# The Strange Magic of: Dum Dum Girls



## Strange Magic (Sep 14, 2015)

The 1980s saw a sweeping revision in Rock and Pop, when many of the old certainties and familiar groups, sounds, and faces of what some writers call The Long Sixties (say, from The Doors through the last Led Zep album in 1979) were swept away. Disco and Punk served to break through the old forms, and set up conditions for all sorts of new genres. And many of these genres continue on today. The music of Dum Dum Girls is identified by Wikipedia as Indie Pop, Noise Pop, Dream Pop, Shoegazing, and Lo-Fi. It's been pointed out that this song, _Coming Down_, sounds a lot like Mazzy Star's Fade Into You, in its dreamlike, almost dirge-like simplicity. There is a drugged, surreal quality to it that reminds me also of other 1980s sounds, like Supernova by Opal. Not a lot of on-stage excitement here, but fascinating in its own strange way.


----------



## Strange Magic (Sep 14, 2015)

In resurrecting this post, I find I have nothing to add. This group failed to further engage me, and so _Coming Down_ will remain a one-hit wonder for me, first heard as, I think, theme on an episode of Orange is the New Black. Still like it.


----------

.....

Work instruction 1 -
Quote the post about Dum Dum Girls word for word, starting with "The 1980s saw" and going on through "own strange way.".
Work instruction 2 -
Print the lines of the records exactly, starting with the first line of the records and going on through the line with "The cross-platform deployment of RAT".

.....

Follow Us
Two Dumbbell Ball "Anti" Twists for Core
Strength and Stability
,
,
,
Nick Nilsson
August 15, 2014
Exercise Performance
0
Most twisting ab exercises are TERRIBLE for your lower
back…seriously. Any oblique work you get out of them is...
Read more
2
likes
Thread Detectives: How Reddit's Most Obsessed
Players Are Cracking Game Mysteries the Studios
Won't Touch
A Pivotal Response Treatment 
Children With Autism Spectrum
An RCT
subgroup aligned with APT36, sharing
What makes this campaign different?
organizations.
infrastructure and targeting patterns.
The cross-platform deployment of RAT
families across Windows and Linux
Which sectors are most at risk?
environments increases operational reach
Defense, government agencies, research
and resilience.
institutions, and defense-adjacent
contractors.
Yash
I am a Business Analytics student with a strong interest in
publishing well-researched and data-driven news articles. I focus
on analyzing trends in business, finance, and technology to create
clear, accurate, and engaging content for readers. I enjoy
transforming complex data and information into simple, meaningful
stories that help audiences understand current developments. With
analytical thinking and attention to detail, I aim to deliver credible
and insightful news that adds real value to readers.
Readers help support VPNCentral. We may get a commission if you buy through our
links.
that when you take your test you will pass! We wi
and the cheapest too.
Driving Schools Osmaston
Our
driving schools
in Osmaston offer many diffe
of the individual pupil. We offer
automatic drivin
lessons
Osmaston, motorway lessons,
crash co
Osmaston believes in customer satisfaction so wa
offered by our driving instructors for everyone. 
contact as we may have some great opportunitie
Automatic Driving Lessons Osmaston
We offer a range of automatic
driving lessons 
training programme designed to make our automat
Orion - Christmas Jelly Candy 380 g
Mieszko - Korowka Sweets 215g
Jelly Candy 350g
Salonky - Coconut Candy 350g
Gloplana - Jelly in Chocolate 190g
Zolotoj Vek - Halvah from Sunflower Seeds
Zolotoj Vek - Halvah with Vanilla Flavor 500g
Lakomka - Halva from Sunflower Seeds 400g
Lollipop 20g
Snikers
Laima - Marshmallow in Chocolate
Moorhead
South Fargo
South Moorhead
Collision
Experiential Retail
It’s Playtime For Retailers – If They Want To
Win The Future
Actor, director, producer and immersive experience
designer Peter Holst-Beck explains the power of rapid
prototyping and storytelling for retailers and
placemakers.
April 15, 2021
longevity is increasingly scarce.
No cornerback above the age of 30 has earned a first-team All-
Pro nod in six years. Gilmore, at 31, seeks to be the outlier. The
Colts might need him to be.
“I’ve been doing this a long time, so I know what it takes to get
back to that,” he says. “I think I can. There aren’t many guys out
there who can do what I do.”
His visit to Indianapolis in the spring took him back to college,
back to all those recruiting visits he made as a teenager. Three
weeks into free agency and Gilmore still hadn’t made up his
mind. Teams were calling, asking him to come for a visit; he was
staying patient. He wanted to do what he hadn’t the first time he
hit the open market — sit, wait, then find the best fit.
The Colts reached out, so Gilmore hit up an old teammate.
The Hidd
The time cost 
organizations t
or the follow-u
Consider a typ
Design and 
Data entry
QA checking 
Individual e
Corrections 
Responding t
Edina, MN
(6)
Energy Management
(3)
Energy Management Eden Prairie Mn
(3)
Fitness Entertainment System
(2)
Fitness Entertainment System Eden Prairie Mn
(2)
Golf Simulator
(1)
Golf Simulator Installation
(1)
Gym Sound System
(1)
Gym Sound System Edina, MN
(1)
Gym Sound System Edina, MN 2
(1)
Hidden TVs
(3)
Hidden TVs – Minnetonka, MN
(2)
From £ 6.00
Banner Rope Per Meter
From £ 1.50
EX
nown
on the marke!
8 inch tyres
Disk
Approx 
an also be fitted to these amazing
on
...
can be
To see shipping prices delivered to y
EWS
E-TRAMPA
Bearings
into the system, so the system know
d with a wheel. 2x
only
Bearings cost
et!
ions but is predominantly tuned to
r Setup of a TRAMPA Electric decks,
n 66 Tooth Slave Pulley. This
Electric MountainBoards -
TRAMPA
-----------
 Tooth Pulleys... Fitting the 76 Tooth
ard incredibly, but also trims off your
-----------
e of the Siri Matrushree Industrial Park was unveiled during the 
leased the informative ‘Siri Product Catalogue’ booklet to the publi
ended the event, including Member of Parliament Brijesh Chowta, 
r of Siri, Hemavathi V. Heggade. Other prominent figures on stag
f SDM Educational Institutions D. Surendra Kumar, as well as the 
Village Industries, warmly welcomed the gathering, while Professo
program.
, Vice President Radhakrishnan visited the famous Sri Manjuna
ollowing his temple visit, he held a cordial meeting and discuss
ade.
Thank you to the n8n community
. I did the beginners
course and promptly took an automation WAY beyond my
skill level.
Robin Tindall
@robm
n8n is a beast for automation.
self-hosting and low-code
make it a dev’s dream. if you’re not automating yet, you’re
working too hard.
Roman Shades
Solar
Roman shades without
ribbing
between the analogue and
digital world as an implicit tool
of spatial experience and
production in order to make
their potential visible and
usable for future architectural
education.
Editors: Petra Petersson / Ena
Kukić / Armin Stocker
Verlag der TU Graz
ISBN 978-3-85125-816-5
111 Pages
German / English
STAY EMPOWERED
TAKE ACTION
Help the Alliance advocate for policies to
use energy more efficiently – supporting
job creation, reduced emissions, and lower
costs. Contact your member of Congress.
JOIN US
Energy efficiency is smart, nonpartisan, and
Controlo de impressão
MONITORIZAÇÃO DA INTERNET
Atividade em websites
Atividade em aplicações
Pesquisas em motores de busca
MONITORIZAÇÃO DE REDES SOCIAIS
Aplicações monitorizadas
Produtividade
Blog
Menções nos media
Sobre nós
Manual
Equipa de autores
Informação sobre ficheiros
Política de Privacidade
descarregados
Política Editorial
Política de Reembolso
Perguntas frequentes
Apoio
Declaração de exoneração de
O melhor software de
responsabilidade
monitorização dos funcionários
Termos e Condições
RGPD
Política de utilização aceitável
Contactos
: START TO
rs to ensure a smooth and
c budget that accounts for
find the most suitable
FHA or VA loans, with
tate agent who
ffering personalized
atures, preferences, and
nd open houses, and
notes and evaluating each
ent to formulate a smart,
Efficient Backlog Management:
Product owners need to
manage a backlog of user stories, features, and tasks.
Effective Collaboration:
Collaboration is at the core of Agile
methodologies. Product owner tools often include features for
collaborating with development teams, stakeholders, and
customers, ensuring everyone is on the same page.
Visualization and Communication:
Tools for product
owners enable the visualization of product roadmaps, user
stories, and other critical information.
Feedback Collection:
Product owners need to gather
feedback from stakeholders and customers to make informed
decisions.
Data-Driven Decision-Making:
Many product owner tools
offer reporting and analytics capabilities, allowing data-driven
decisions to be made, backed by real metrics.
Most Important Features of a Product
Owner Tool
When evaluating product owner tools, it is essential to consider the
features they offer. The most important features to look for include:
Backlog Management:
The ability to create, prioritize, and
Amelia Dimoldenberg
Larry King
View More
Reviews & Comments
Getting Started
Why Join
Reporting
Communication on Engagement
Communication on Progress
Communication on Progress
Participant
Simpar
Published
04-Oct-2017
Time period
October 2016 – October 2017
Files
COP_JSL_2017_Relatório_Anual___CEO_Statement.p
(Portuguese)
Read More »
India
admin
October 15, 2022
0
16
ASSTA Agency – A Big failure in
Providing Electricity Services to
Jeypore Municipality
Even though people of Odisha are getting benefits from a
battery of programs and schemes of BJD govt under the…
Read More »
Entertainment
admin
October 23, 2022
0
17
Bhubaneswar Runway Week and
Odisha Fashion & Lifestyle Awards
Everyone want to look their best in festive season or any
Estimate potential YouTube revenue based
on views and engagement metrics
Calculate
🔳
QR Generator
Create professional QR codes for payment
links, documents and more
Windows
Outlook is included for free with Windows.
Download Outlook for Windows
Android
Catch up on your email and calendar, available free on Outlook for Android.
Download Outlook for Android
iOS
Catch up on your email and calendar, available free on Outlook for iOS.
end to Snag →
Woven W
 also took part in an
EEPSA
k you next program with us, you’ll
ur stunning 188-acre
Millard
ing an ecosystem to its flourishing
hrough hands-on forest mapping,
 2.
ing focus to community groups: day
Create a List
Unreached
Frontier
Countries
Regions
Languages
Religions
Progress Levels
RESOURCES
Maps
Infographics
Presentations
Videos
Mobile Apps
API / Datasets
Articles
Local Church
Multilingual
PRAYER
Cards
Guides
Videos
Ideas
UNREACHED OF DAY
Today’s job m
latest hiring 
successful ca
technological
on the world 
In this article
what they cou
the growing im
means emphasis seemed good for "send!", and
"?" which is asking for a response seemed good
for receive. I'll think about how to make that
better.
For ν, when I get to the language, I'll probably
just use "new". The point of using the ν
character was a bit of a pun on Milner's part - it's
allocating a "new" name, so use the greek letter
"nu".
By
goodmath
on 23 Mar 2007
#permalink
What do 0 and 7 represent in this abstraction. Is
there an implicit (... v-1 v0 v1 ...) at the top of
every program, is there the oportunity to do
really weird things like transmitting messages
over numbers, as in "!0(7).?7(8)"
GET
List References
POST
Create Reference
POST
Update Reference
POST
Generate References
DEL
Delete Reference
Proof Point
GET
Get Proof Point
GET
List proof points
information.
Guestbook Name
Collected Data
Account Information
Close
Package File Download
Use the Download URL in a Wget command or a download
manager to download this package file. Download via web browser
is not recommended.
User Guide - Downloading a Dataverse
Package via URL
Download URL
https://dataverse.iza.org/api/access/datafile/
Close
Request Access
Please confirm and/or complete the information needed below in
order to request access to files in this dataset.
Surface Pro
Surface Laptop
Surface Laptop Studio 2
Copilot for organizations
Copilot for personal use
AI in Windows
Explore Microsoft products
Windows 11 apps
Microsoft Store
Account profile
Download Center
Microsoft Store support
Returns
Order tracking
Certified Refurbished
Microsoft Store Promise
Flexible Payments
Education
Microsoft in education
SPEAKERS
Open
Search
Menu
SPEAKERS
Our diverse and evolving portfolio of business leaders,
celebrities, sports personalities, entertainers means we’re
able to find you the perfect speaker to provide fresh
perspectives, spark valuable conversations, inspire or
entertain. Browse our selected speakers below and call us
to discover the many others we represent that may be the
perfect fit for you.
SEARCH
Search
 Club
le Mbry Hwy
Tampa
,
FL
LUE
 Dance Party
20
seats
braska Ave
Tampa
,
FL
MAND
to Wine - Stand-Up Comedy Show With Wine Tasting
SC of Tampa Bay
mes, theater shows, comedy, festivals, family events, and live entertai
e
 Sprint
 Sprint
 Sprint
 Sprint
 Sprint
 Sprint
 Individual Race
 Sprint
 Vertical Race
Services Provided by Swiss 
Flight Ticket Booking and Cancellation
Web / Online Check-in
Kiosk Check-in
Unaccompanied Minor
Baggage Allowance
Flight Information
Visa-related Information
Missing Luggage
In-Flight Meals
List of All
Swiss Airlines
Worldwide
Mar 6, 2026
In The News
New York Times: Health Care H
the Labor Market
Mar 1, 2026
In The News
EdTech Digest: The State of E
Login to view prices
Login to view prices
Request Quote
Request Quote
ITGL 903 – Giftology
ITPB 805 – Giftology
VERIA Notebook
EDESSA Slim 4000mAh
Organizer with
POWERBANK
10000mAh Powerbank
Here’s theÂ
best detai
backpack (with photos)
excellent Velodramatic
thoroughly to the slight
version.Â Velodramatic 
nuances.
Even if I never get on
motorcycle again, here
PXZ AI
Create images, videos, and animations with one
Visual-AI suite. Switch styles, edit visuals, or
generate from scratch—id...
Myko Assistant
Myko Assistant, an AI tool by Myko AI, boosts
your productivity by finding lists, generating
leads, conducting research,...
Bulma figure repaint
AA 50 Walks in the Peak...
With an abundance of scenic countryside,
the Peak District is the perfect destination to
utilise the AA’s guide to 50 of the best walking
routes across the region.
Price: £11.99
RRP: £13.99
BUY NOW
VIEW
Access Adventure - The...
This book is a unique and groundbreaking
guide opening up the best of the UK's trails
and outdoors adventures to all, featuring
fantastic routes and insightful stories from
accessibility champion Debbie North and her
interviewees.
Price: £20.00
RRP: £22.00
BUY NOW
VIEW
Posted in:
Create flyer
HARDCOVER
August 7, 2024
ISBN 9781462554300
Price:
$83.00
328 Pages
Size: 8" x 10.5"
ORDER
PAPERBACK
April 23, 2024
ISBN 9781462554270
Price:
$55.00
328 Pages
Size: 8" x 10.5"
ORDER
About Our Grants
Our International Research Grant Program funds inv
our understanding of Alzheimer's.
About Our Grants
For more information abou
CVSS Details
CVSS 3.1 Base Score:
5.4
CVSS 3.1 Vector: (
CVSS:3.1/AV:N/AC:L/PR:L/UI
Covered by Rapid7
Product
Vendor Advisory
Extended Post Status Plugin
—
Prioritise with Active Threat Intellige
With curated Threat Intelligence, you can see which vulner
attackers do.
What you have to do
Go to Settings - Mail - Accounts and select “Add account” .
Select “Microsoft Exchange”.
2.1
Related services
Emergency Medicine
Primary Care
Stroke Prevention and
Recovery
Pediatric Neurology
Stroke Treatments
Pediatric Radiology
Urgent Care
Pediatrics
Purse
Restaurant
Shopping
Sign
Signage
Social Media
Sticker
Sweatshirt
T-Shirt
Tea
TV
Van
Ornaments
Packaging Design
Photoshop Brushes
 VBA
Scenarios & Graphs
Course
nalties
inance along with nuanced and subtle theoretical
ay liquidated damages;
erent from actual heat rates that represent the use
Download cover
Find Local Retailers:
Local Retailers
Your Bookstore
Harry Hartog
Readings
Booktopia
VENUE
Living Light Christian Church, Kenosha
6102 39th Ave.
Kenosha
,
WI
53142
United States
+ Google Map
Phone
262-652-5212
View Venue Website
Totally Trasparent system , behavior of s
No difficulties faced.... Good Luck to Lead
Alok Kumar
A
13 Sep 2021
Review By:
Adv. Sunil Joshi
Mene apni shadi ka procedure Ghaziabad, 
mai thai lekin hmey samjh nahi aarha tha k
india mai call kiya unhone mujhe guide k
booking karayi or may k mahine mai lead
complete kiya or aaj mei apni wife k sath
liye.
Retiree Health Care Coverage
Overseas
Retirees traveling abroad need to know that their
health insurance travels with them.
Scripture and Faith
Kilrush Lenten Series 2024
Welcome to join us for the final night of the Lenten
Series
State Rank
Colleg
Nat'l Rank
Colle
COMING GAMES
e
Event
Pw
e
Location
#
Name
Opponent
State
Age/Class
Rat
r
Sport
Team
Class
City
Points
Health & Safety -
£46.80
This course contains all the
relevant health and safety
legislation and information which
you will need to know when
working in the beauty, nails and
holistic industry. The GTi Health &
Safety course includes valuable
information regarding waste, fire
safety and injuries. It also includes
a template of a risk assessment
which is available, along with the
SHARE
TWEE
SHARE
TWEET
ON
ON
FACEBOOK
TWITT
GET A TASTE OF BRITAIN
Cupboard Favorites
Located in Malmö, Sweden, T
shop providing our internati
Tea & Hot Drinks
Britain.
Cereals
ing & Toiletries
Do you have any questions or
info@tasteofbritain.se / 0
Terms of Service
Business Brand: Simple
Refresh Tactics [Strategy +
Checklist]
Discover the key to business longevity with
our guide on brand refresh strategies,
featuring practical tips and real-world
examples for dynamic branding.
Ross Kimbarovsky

.....

Exercise answer 1 -
The 1980s saw a sweeping revision in Rock and Pop, when many of the old certainties and familiar groups, sounds, and faces of what some writers call The Long Sixties (say, from The Doors through the last Led Zep album in 1979) were swept away. Disco and Punk served to break through the old forms, and set up conditions for all sorts of new genres. And many of these genres continue on today. The music of Dum Dum Girls is identified by Wikipedia as Indie Pop, Noise Pop, Dream Pop, Shoegazing, and Lo-Fi. It's been pointed out that this song, _Coming Down_, sounds a lot like Mazzy Star's Fade Into You, in its dreamlike, almost dirge-like simplicity. There is a drugged, surreal quality to it that reminds me also of other 1980s sounds, like Supernova by Opal. Not a lot of on-stage excitement here, but fascinating in its own strange way.

Exercise answer 2 -
Follow Us
Two Dumbbell Ball "Anti" Twists for Core
Strength and Stability
,
,
,
Nick Nilsson
August 15, 2014
Exercise Performance
0
Most twisting ab exercises are TERRIBLE for your lower
back…seriously. Any oblique work you get out of them is...
Read more
2
likes
Thread Detectives: How Reddit's Most Obsessed
Players Are Cracking Game Mysteries the Studios
Won't Touch
A Pivotal Response Treatment 
Children With Autism Spectrum
An RCT
subgroup aligned with APT36, sharing
What makes this campaign different?
organizations.
infrastructure and targeting patterns.
The cross-platform deployment of RAT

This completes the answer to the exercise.